If an entry holds a picture, drop the picture and restate the rest word for word.
** Available data follows **
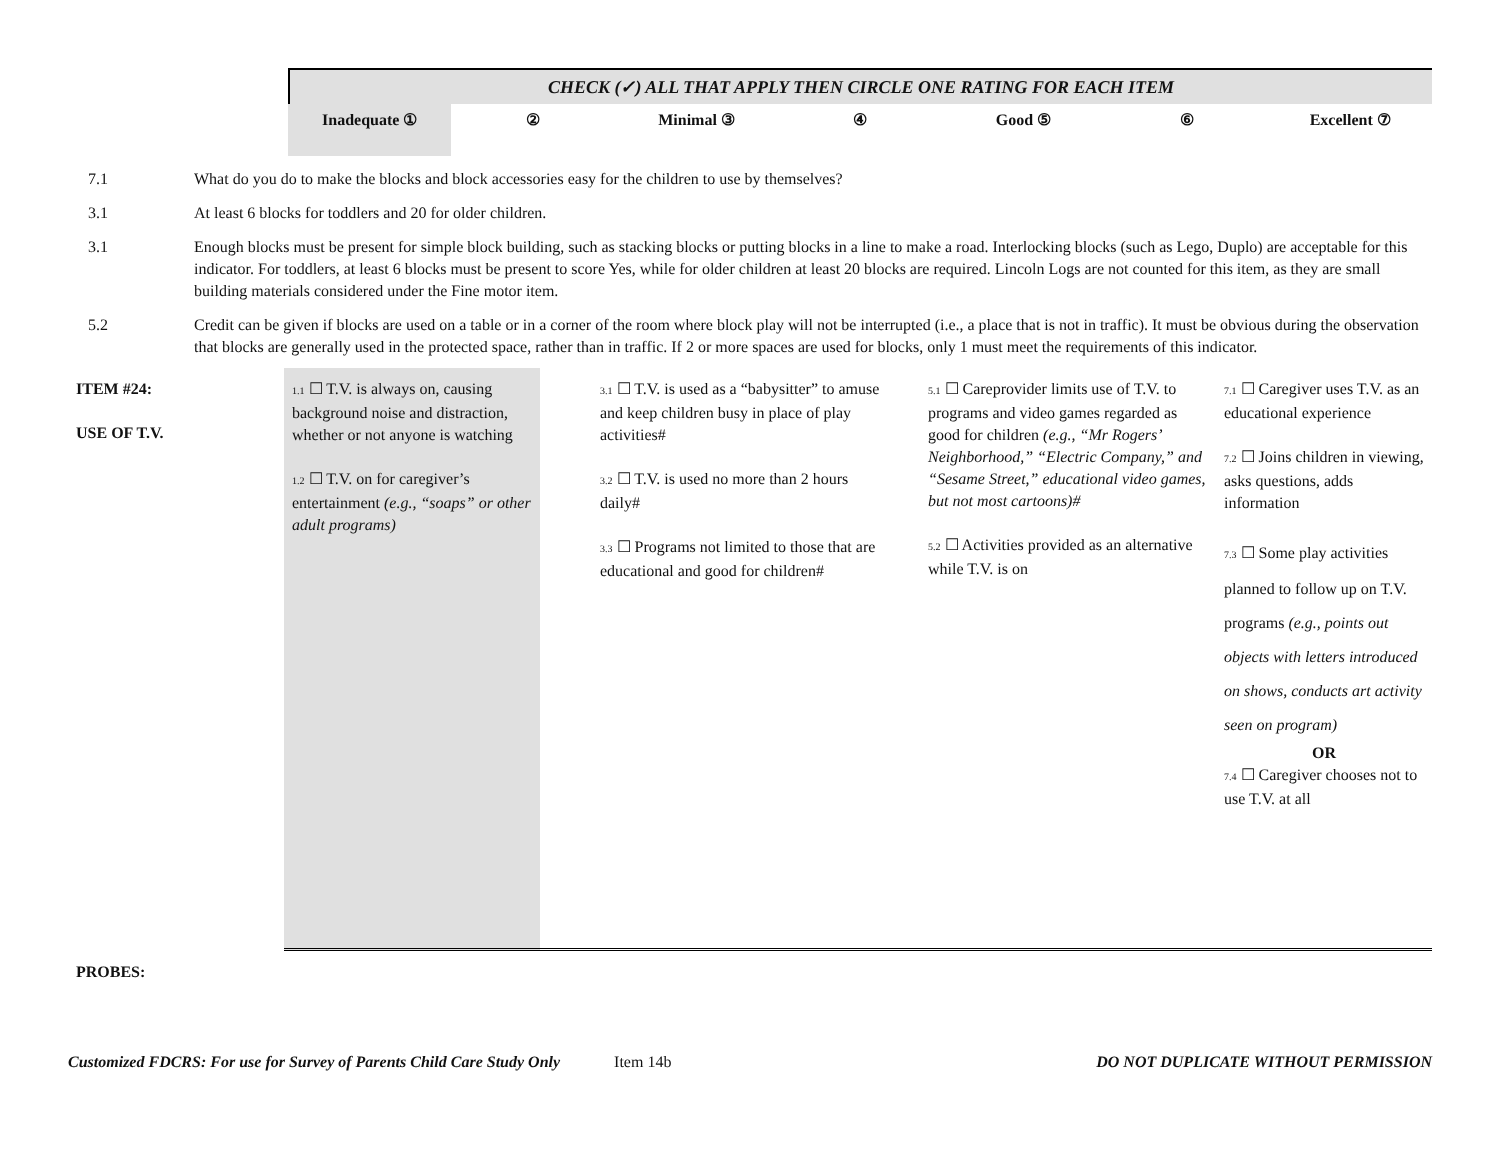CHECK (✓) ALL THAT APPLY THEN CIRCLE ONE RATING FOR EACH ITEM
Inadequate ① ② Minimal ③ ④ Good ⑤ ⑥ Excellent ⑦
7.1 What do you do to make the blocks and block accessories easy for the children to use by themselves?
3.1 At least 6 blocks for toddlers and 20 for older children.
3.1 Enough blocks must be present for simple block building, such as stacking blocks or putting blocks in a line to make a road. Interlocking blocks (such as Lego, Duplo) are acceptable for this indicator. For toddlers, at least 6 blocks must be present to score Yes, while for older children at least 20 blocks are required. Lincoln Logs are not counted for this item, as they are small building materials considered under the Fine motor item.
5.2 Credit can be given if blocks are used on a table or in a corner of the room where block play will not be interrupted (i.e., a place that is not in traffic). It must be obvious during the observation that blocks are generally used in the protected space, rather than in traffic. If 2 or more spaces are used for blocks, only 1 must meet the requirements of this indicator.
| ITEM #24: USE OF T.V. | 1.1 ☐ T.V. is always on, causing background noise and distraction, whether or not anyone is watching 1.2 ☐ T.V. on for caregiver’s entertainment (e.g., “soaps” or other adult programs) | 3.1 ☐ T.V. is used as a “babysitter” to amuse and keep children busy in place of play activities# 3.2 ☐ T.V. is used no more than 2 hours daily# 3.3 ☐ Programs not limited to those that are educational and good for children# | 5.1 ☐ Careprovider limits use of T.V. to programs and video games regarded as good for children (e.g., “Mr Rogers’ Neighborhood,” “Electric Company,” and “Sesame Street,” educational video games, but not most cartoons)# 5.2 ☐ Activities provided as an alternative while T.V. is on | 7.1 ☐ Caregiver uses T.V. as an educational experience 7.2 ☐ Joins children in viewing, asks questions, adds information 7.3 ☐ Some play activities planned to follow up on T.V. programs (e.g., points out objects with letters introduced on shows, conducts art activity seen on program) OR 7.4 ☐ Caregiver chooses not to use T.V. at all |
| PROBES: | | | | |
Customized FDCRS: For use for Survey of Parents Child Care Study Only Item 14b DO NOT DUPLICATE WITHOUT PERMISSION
** End of Available data **
Expected answer
CHECK (✓) ALL THAT APPLY THEN CIRCLE ONE RATING FOR EACH ITEM
Inadequate ① ② Minimal ③ ④ Good ⑤ ⑥ Excellent ⑦
7.1 What do you do to make the blocks and block accessories easy for the children to use by themselves?
3.1 At least 6 blocks for toddlers and 20 for older children.
3.1 Enough blocks must be present for simple block building, such as stacking blocks or putting blocks in a line to make a road. Interlocking blocks (such as Lego, Duplo) are acceptable for this indicator. For toddlers, at least 6 blocks must be present to score Yes, while for older children at least 20 blocks are required. Lincoln Logs are not counted for this item, as they are small building materials considered under the Fine motor item.
5.2 Credit can be given if blocks are used on a table or in a corner of the room where block play will not be interrupted (i.e., a place that is not in traffic). It must be obvious during the observation that blocks are generally used in the protected space, rather than in traffic. If 2 or more spaces are used for blocks, only 1 must meet the requirements of this indicator.
| ITEM #24: USE OF T.V. | 1.1 ☐ T.V. is always on, causing background noise and distraction, whether or not anyone is watching 1.2 ☐ T.V. on for caregiver’s entertainment (e.g., “soaps” or other adult programs) | 3.1 ☐ T.V. is used as a “babysitter” to amuse and keep children busy in place of play activities# 3.2 ☐ T.V. is used no more than 2 hours daily# 3.3 ☐ Programs not limited to those that are educational and good for children# | 5.1 ☐ Careprovider limits use of T.V. to programs and video games regarded as good for children (e.g., “Mr Rogers’ Neighborhood,” “Electric Company,” and “Sesame Street,” educational video games, but not most cartoons)# 5.2 ☐ Activities provided as an alternative while T.V. is on | 7.1 ☐ Caregiver uses T.V. as an educational experience 7.2 ☐ Joins children in viewing, asks questions, adds information 7.3 ☐ Some play activities planned to follow up on T.V. programs (e.g., points out objects with letters introduced on shows, conducts art activity seen on program) OR 7.4 ☐ Caregiver chooses not to use T.V. at all |
| PROBES: | | | | |
Customized FDCRS: For use for Survey of Parents Child Care Study Only Item 14b DO NOT DUPLICATE WITHOUT PERMISSION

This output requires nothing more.